Key federal lawmakers are continuing to focus their attention on college and university endowments, particularly those endowments exceeding $1 billion in value. Last month, for example, the Ways & Means Oversight Subcommittee held a hearing which examined rising college costs and how some colleges and universities are using their endowments to fulfill their charitable missions.
At this most recent hearing, however, some witnesses took issue with the tax-exempt status of college and university endowments given rising tuition costs. One such witness, Dr. Mark Schneider of the American Institutes for Research, said “Congress has granted tax-exempt status to these endowments to serve the public interest, but because so much wealth is now concentrated in so few hands [at the universities with the biggest endowments], there are questions about the extent to which the public interest is in fact being served by the distribution of these endowments.” Dr. Schneider presented researched that purports to show the endowment tax exemption does not necessarily ensure taxpayer dollars are going toward the students most in need: “The unequal distribution of endowment wealth and the unequal enrollment of Pell Grant recipients leads to a pattern where more affluent students attending richer universities get far more money from the taxpayer than the students attending public institutions.” Dr.
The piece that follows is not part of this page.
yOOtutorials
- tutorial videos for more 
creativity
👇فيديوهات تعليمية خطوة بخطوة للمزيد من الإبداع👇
Schneider called for more transparency in tax forms filled out by colleges and a tax of up to two percent on the richest school endowments.
Several members on the Subcommittee echoed Dr. Schneider’s concerns and vowed to continue to examine the tax-exempt status of colleges and university endowments in the next Congressional session. One of these members, Representative Tom Reed (R-NY), has indicated he will introduce legislation that would require certain endowments to spend a fixed percentage of investment earnings on financial aid as a condition of tax-exempt status. Representative Reed has also said he’s interested in exploring what he terms “abusive practices” related to college endowments, such as donors receiving benefits like preferential treatment of seats at sporting events.
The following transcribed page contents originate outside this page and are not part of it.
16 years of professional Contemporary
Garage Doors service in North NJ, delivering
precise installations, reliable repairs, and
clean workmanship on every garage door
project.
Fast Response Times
This latest hearing, and several others like it, come on the heels of a joint inquiry from the Senate Finance and House Ways & Means Committees to the wealthiest 56 private colleges about their endowments. This inquiry included questions about financial aid, donations, investment returns, and the cost to manage the funds. Colleges that received these letters from the two tax-writing committees largely defended their endowments, explaining that they must abide by gift agreements with donors and are unable to redirect funds.
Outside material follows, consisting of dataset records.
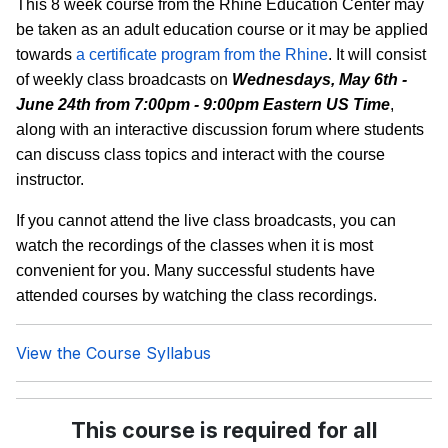
This 8 week course from the Rhine Education Center may
be taken as an adult education course or it may be applied
towards
a certificate program from the Rhine
. It will consist
of weekly class broadcasts on
Wednesdays, May 6th -
June 24th from 7:00pm - 9:00pm Eastern US Time
,
along with an interactive discussion forum where students
can discuss class topics and interact with the course
instructor.
If you cannot attend the live class broadcasts, you can
watch the recordings of the classes when it is most
convenient for you. Many successful students have
attended courses by watching the class recordings.
View the Course Syllabus
This course is required for all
Congressional interest in the area of college endowments is nothing new. Last year, Dave Camp, former chairman of the House Ways & Means Committee, proposed a one percent excise tax on the net investment income of universities with endowments that have at least $100,000 per student. Even as early as 2007, Senator Charles Grassley (R-IA), former chairman of the Senate Finance Committee, expressed concern with growing endowments and raised the idea of a mandatory five percent annual payout requirement.